Most people may not think much about cybersecurity until their identity is stolen or their computer is hacked. But large companies and governments know just how crucial it is to have the right systems in place to fend off threats every minute of every day. 

And with those digital threats only increasing and becoming more sophisticated, spending on cybersecurity is expanding. The market is expected to grow from $156 billion in 2022 to $262 billion by 2027. 

Investors who are interested in cybersecurity stocks that have the potential to continue growing right along with this market over the next decade should consider CrowdStrike (CRWD 2.03%) and Fortinet (FTNT 0.31%). Here's why.

A person holding a phone near a computer.

Image source: Getty Images.

CrowdStrike is growing like a weed

If you're unfamiliar with what CrowdStrike does, it offers cloud-based services that help customers protect their mobile devices and computers from online threats. 

In its fiscal third quarter (which ended Oct. 31), the company's sales soared by 53% year over year to $581 million, and its non-GAAP net income more than doubled to $96.1 million. But while it beat analysts' top- and bottom-line consensus estimates, investors focused instead on annual revenue guidance that was below expectations. 

That was likely a misjudgment on the market's part. Not only did the company's third-quarter numbers demonstrate that CrowdStrike continues to grow quickly, but it also increased its free cash flow by 41% to $174.1 million in the quarter. 

Want further proof that this cybersecurity leader is on the right track? Consider that CrowdStrike increased its total subscriptions by a whopping 44% year over year in the third quarter to 21,146. 

And when you take a closer look at the company's customers, you'll notice that they're very loyal. CrowdStrike said that 60% of its current customers are signed up for six or more of its subscription services. 
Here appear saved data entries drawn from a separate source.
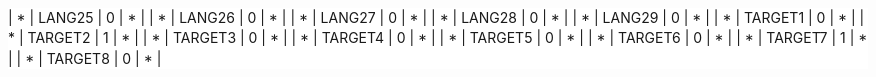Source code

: | *            | LANG25   | 0     | *                                                                                                                                                                                                                                                                                                                                                                                                                                     |
| *            | LANG26   | 0     | *                                                                                                                                                                                                                                                                                                                                                                                                                                     |
| *            | LANG27   | 0     | *                                                                                                                                                                                                                                                                                                                                                                                                                                     |
| *            | LANG28   | 0     | *                                                                                                                                                                                                                                                                                                                                                                                                                                     |
| *            | LANG29   | 0     | *                                                                                                                                                                                                                                                                                                                                                                                                                                     |
| *            | TARGET1  | 0     | *                                                                                                                                                                                                                                                                                                                                                                                                                                     |
| *            | TARGET2  | 1     | *                                                                                                                                                                                                                                                                                                                                                                                                                                     |
| *            | TARGET3  | 0     | *                                                                                                                                                                                                                                                                                                                                                                                                                                     |
| *            | TARGET4  | 0     | *                                                                                                                                                                                                                                                                                                                                                                                                                                     |
| *            | TARGET5  | 0     | *                                                                                                                                                                                                                                                                                                                                                                                                                                     |
| *            | TARGET6  | 0     | *                                                                                                                                                                                                                                                                                                                                                                                                                                     |
| *            | TARGET7  | 1     | *                                                                                                                                                                                                                                                                                                                                                                                                                                     |
| *            | TARGET8  | 0     | *                                                                                                                                                                                                                                                                                                                                                                                                                                     |
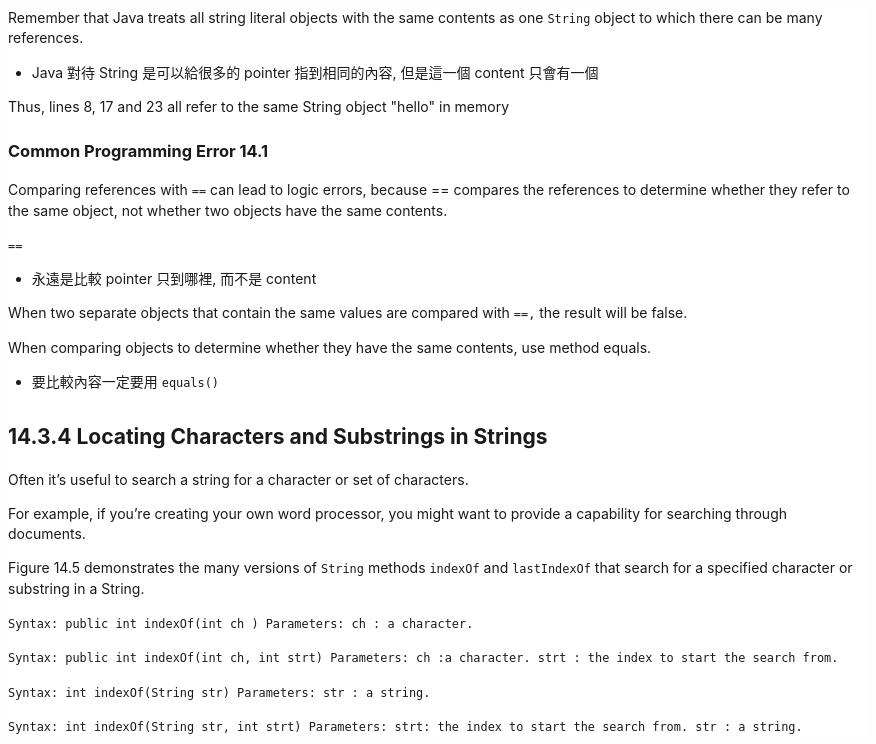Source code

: Remember that Java treats all string literal objects with the same contents as one
`String` object to which there can be many references. 

-   Java 對待 String 是可以給很多的 pointer 指到相同的內容, 但是這一個 content 只會有一個

Thus, lines 8, 17 and 23 all refer to
the same String object "hello" in memory

### Common Programming Error 14.1

Comparing references with `==` can lead to logic errors, because == compares the references
to determine whether they refer to the same object, not whether two objects have the
same contents. 

`==`

-   永遠是比較 pointer 只到哪裡, 而不是 content

When two separate objects that contain the same values are compared
with `==,` the result will be false.

When comparing objects to determine whether they have
the same contents, use method equals.

-   要比較內容一定要用 `equals()`

## 14.3.4 Locating Characters and Substrings in Strings

Often it’s useful to search a string for a character or set of characters. 

For example, if you’re
creating your own word processor, you might want to provide a capability for searching
through documents. 

Figure 14.5 demonstrates the many versions of `String` methods
`indexOf` and `lastIndexOf` that search for a specified character or substring in a String.

`
Syntax:
public int indexOf(int ch )
Parameters:
ch : a character.
`

`Syntax:
public int indexOf(int ch, int strt)
Parameters:
ch :a character.
strt : the index to start the search from.`

`Syntax:
int indexOf(String str)
Parameters:
str : a string.`

`Syntax:
int indexOf(String str, int strt)
Parameters:
strt: the index to start the search from.
str : a string.`
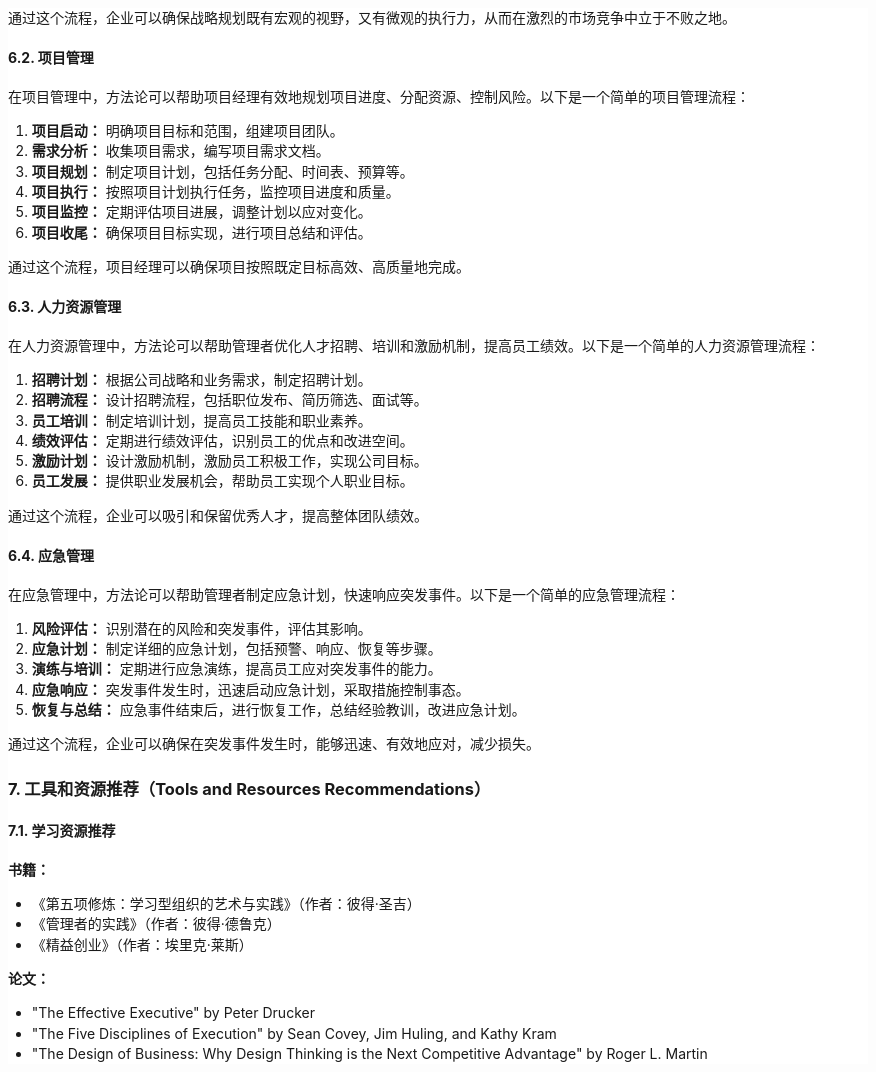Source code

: 通过这个流程，企业可以确保战略规划既有宏观的视野，又有微观的执行力，从而在激烈的市场竞争中立于不败之地。

#### 6.2. 项目管理

在项目管理中，方法论可以帮助项目经理有效地规划项目进度、分配资源、控制风险。以下是一个简单的项目管理流程：

1. **项目启动：** 明确项目目标和范围，组建项目团队。
2. **需求分析：** 收集项目需求，编写项目需求文档。
3. **项目规划：** 制定项目计划，包括任务分配、时间表、预算等。
4. **项目执行：** 按照项目计划执行任务，监控项目进度和质量。
5. **项目监控：** 定期评估项目进展，调整计划以应对变化。
6. **项目收尾：** 确保项目目标实现，进行项目总结和评估。

通过这个流程，项目经理可以确保项目按照既定目标高效、高质量地完成。

#### 6.3. 人力资源管理

在人力资源管理中，方法论可以帮助管理者优化人才招聘、培训和激励机制，提高员工绩效。以下是一个简单的人力资源管理流程：

1. **招聘计划：** 根据公司战略和业务需求，制定招聘计划。
2. **招聘流程：** 设计招聘流程，包括职位发布、简历筛选、面试等。
3. **员工培训：** 制定培训计划，提高员工技能和职业素养。
4. **绩效评估：** 定期进行绩效评估，识别员工的优点和改进空间。
5. **激励计划：** 设计激励机制，激励员工积极工作，实现公司目标。
6. **员工发展：** 提供职业发展机会，帮助员工实现个人职业目标。

通过这个流程，企业可以吸引和保留优秀人才，提高整体团队绩效。

#### 6.4. 应急管理

在应急管理中，方法论可以帮助管理者制定应急计划，快速响应突发事件。以下是一个简单的应急管理流程：

1. **风险评估：** 识别潜在的风险和突发事件，评估其影响。
2. **应急计划：** 制定详细的应急计划，包括预警、响应、恢复等步骤。
3. **演练与培训：** 定期进行应急演练，提高员工应对突发事件的能力。
4. **应急响应：** 突发事件发生时，迅速启动应急计划，采取措施控制事态。
5. **恢复与总结：** 应急事件结束后，进行恢复工作，总结经验教训，改进应急计划。

通过这个流程，企业可以确保在突发事件发生时，能够迅速、有效地应对，减少损失。

### 7. 工具和资源推荐（Tools and Resources Recommendations）

#### 7.1. 学习资源推荐

**书籍：**

- 《第五项修炼：学习型组织的艺术与实践》（作者：彼得·圣吉）
- 《管理者的实践》（作者：彼得·德鲁克）
- 《精益创业》（作者：埃里克·莱斯）

**论文：**

- "The Effective Executive" by Peter Drucker
- "The Five Disciplines of Execution" by Sean Covey, Jim Huling, and Kathy Kram
- "The Design of Business: Why Design Thinking is the Next Competitive Advantage" by Roger L. Martin
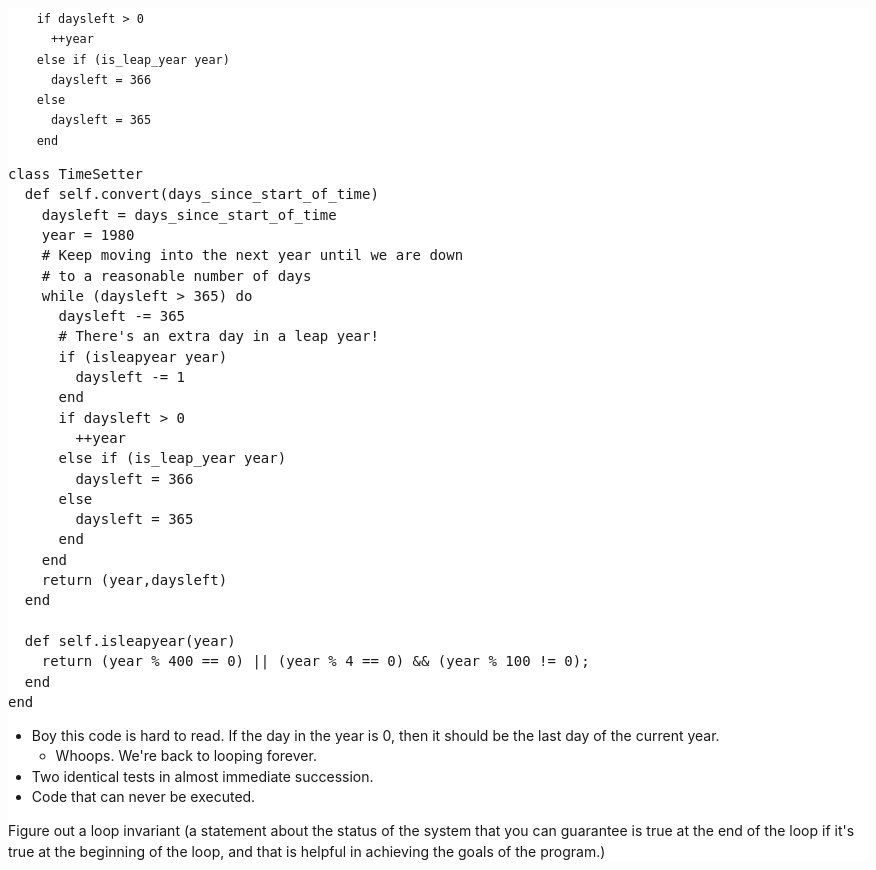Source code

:         if daysleft > 0
          ++year
        else if (is_leap_year year)
          daysleft = 366
        else
          daysleft = 365
        end

<pre>
class TimeSetter
  def self.convert(days_since_start_of_time)
    daysleft = days_since_start_of_time
    year = 1980
    # Keep moving into the next year until we are down
    # to a reasonable number of days
    while (daysleft > 365) do
      daysleft -= 365
      # There's an extra day in a leap year!
      if (isleapyear year)
        daysleft -= 1
      end
      if daysleft > 0
        ++year
      else if (is_leap_year year)
        daysleft = 366
      else
        daysleft = 365
      end
    end
    return (year,daysleft)
  end

  def self.isleapyear(year)
    return (year % 400 == 0) || (year % 4 == 0) && (year % 100 != 0);
  end
end
</pre>

* Boy this code is hard to read.  If the day in the year is 0, then
  it should be the last day of the current year.
    * Whoops.  We're back to looping forever.
* Two identical tests in almost immediate succession.
* Code that can never be executed.

Figure out a loop invariant (a statement about the status of the
system that you can guarantee is true at the end of the loop if it's
true at the beginning of the loop, and that is helpful in achieving
the goals of the program.)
CrowdStrike's share price isn't exactly cheap right now, trading at 12.7 times sales. But that price-to-sales ratio is far lower than the 34 it was this time last year.

Given its recent pattern of revenue growth, its loyal and growing customer base, and its ability to tap into a vast (and also growing) cybersecurity market, CrowdStrike could be a great long-term investment.

Fortinet continues its cybersecurity expansion

Fortinet is a leading cybersecurity company that has its hands in everything from physical firewalls to subscription anti-virus services. The company's mix of product offerings across both hardware and software makes it unusual in the cybersecurity space. 

In the third quarter, its revenue increased by 33% to $1.1 billion. That growth was fueled both by product revenue (up 39% to $468.7 million) and services revenue (up 28% to $680 million). And non-GAAP net income increased by 58% in the quarter to $262.7 million.

Another indicator that Fortinet's hardware and software are a winning combination is the fact that the company's total billings increased by nearly 33% in the third quarter to $1.41 billion. 

The company is also winning lots of new customers -- many of them sizeable. In Q3, the number of customers paying more than $1 million a year for Fortinet's services increased by 80% year over year to 153. 

But Fortinet's current price-to-sales ratio of 10 is far below its ratio of 18 this time last year, making it a relative bargain for investors today. 

Long-term winners with short-term volatility

You've doubtless noticed that tech stocks have been pretty volatile this year, and CrowdStrile and Fortinet haven't been immune to the market's pessimistic sentiments.

But these two companies look poised to continue growing over the next decade as they tap into the expanding cybersecurity market, and their recent financial results and customer growth rates indicate that they're on the right track.